Wednesday, November 21, 2012
Hurricane Sandy is yesterday’s news, but its effects promise to be with us, at least in these parts, for a very long time. I shall not bore you with another post about the fine old trees blasted, splintered, and strewn about the back end of my property. The real damage was done along the shoreline—we are fifty miles from it—between Cape May and New York harbor. There buildings with combined values in the billions have been washed away, destroyed, or damaged beyond repair. In the press, somber accounts of continuing misery vie with upbeat stories about our national resilience, pluck, and frontier spirit. Dozens of strangers, all volunteers, descended from the higher and drier parts of Brooklyn and Manhattan upon my son’s neighborhood in ravaged Red Hook to help out with the inglorious labor of bailing out sewage water. And who would have guessed that the indefatigable drivers of huge garbage trucks of the New York Sanitation Department would emerge as the heroes of an updated Dunkirk flotilla?
My personal injuries are modest in the extreme. I was stranded for several pleasant days in Tennessee when no planes were flying toward New York, and my garden is a mess. But I still find myself strangely disquieted. The hurricane unquestionably demonstrated the potential dangers of living along the edge of shoreline of the Mid-Atlantic States; but in a larger sense, perhaps, it dramatized the degree to which we are all living on the edge.
In this regard I’ve been thinking about two European intellectuals of the middle of the last century, authors of books that have made a big impact on me. The first of them is Georges Lefebvre (1874–1959), the great expert on the French Revolution and one of the founders of “people’s history” or “history from the bottom.” The second is José Ortega y Gasset (1883-1955), the Spanish philosopher and literary critic. Between them they seem to me to have made a more probing analysis of the crisis of Hurricane Sandy than anything I have read in the contemporary press. When people tax me for spending too much times with old books—as opposed, perhaps, to the current offerings of the New York Review—I must answer with Milton. “Many a man lives a burden to the earth, but a good book is the precious lifeblood of a master spirit, embalmed and treasured up on purpose to a life beyond life.”
José Ortega y Gasset
Lefebvre was interested in the French peasantry, and in one his books he makes the following comparison. On the eve of the Revolution, he writes, the French peasant was like a man standing in a body of water that just reached the crest of his lower lip. So long as absolutely nothing troubled the waters of his subsistence economy, he could survive, if barely; the slightest ripple would swamp him. The book of Ortega y Gasset that most impressed me in my youth was his Revolt of the Masses (1930). It is justly famous for its prescient apprehension of the twin pathologies of its age, Fascism and Bolshevism. But what struck me at the time was what he said about automobiles, just about that time becoming something like a mass commodity. Modern Europeans, he said, are becoming entirely dependent upon the automobile. Yet not one driver in ten really understood the operation of the internal combustion engine. Modernity’s contract with convenience had rendered it subject in perpetuity to a technological indenture that only a small priestcraft could claim to understand.

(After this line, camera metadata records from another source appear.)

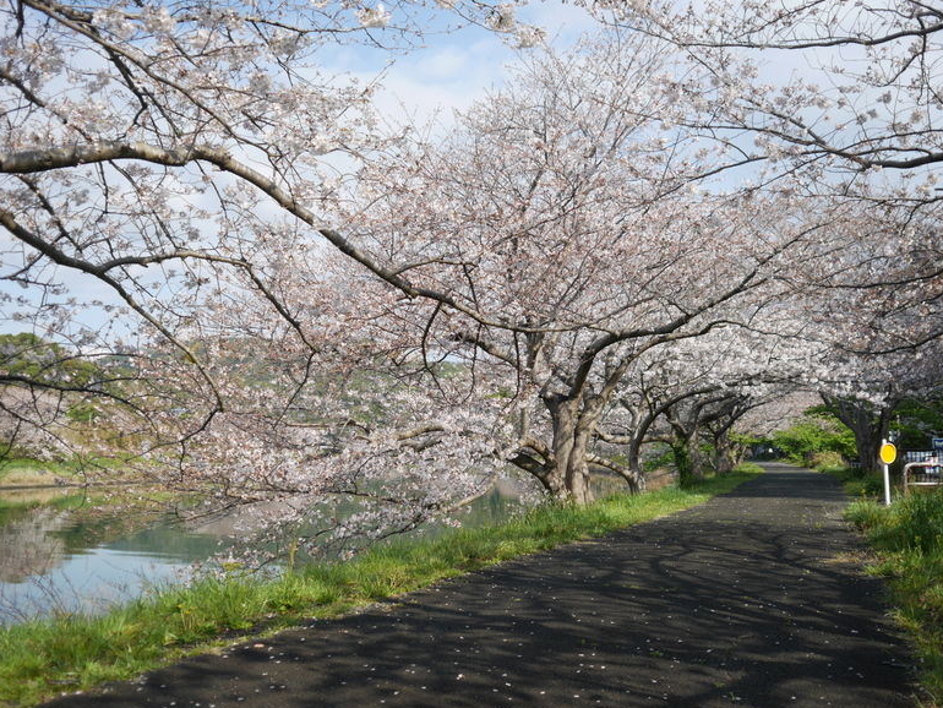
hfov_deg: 51.3
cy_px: 364
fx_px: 981
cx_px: 493
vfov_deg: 39.7
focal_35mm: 36
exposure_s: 1/2500
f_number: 2.8
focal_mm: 17
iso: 200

While the relevance of the maxims of Lefevbre and Ortega are merely suggestive in their application to Hurricane Sandy, the suggestion ought to be enough to alarm. The world’s population has now become so large, its urban population centers so dense, our systems of communication and transportation so heavily used and so interdependent as to render us all, like the French peasant of 1789, permanent brinksmen. A single pebble dropped into the water may not prove fatal, but it doesn’t take a great deal to swamp us. Close one tunnel under the Hudson River for a single day, and chaos will ensue. A blizzard in Chicago can mean disruption of a quarter of the flights coming out of Atlanta.
As for Ortega's automobile and its internal combustion engine, it was, comparatively speaking, a piece of cake. Even I understood it, sort of, up until about 1960 when its electronic augmentations began to transform auto mechanics into priestcraft. About the same time, I think, I heard for the first time the strange phrase “fossil fuel”—with or without the word “crisis” attached I cannot remember. What Hurricane Sandy demonstrated to millions—to the “masses” of old 1930s-speak—was our utter dependence upon a vast web of technology, some of it very high tech indeed, which few understand and fewer still can do much about. There are large areas of my vital daily “infrastructure” that I didn’t even know were there until they weren’t. We have some very large potential problems for which the suggested panacea—purchasing a gasoline-powered generator from Lowe’s—may prove inadequate. The questions, my friend, are blowin’ in the wind.